Extracted data entries

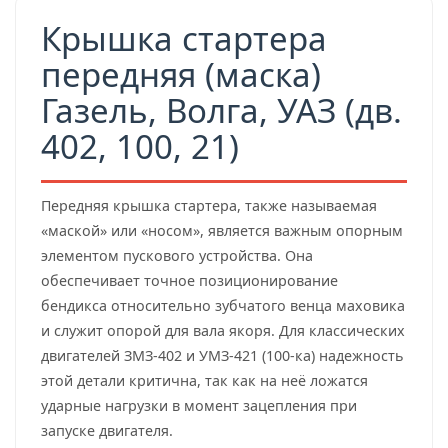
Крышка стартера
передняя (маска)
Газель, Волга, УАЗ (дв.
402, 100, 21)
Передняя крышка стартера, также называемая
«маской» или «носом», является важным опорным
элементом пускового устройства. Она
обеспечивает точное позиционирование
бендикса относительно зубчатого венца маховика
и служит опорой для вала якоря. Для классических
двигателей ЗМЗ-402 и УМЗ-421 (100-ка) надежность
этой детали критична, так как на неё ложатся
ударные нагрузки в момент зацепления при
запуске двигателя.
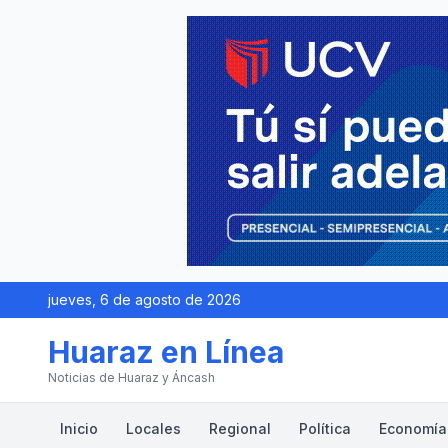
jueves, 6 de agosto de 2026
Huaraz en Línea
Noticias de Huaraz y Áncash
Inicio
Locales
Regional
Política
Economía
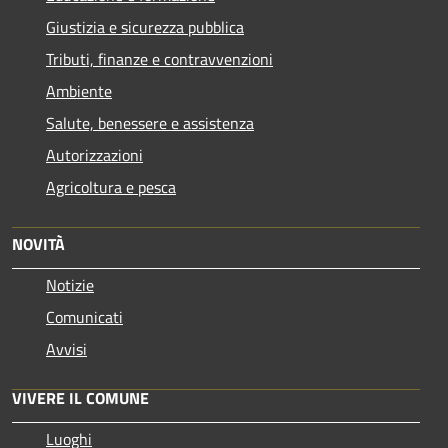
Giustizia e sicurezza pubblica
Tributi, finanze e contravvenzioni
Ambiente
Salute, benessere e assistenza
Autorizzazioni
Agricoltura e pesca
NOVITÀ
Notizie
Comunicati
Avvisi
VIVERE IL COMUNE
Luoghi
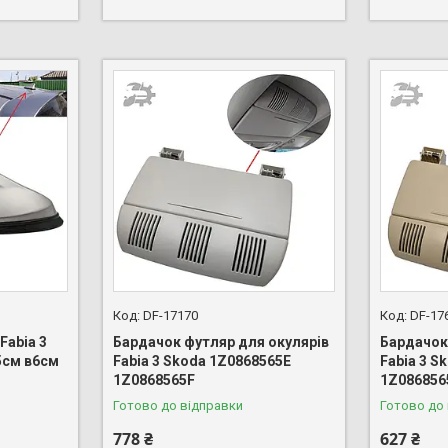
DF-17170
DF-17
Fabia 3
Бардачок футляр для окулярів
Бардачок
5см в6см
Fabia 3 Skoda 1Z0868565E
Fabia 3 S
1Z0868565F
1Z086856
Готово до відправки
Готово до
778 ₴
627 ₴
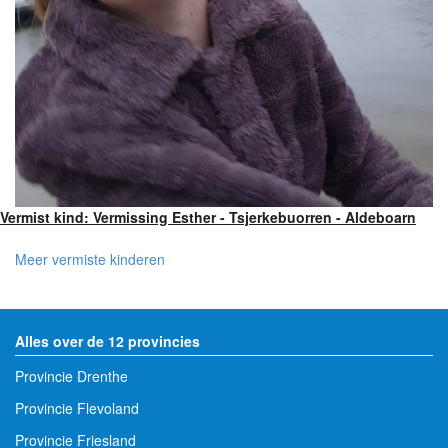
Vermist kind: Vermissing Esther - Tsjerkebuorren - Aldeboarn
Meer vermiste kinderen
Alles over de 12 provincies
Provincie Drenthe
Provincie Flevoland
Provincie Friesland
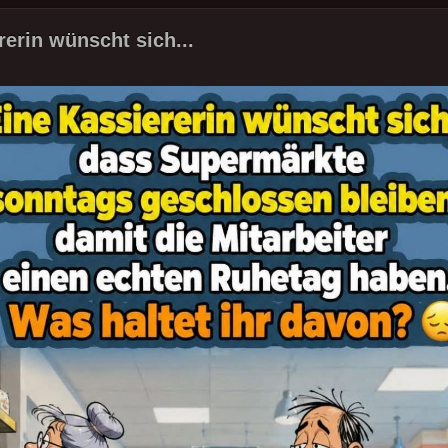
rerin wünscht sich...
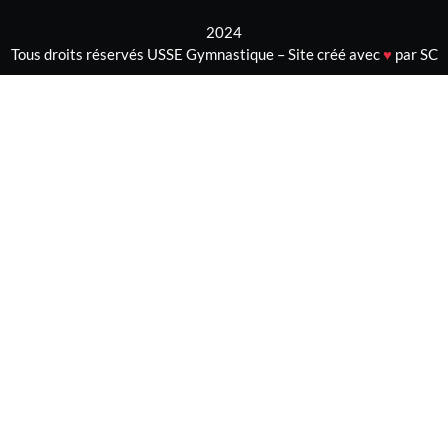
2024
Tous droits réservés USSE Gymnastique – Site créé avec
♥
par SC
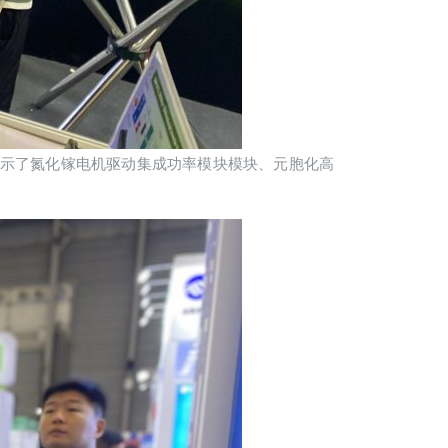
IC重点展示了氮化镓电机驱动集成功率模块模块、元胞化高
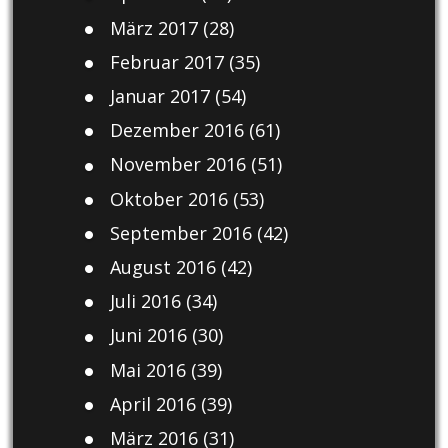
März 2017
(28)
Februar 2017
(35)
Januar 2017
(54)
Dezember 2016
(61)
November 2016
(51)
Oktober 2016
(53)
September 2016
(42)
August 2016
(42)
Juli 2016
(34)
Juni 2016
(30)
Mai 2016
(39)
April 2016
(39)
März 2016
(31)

> **WRITTEN TASK**
The answer must be the part of the records that opens with the line containing "двигателей ЗМЗ-402 и" and closes with the line containing "Бардачок футляр для окулярів", reproduced exactly, with no pictures.

> **PROBLEM SOLUTION**
двигателей ЗМЗ-402 и УМЗ-421 (100-ка) надежность
этой детали критична, так как на неё ложатся
ударные нагрузки в момент зацепления при
запуске двигателя.
jueves, 6 de agosto de 2026
Huaraz en Línea
Noticias de Huaraz y Áncash
Inicio
Locales
Regional
Política
Economía
Giustizia e sicurezza pubblica
Tributi, finanze e contravvenzioni
Ambiente
Salute, benessere e assistenza
Autorizzazioni
Agricoltura e pesca
NOVITÀ
Notizie
Comunicati
Avvisi
VIVERE IL COMUNE
Luoghi
DF-17170
DF-17
Fabia 3
Бардачок футляр для окулярів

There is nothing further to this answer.